• **Material to process**
══════
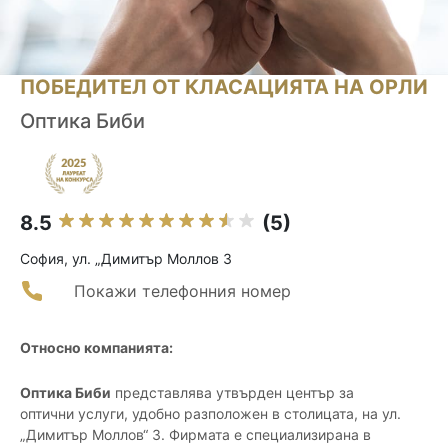
ПОБЕДИТЕЛ ОТ КЛАСАЦИЯТА НА ОРЛИ
Оптика Биби
8.5
(5)
София, ул. „Димитър Моллов 3
Покажи телефонния номер
Относно компанията:
Оптика Биби
представлява утвърден център за
оптични услуги, удобно разположен в столицата, на ул.
„Димитър Моллов“ 3. Фирмата е специализирана в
══════
Write out all the entries word for word, but skip any images.

ПОБЕДИТЕЛ ОТ КЛАСАЦИЯТА НА ОРЛИ
Оптика Биби
8.5
(5)
София, ул. „Димитър Моллов 3
Покажи телефонния номер
Относно компанията:
Оптика Биби
представлява утвърден център за
оптични услуги, удобно разположен в столицата, на ул.
„Димитър Моллов“ 3. Фирмата е специализирана в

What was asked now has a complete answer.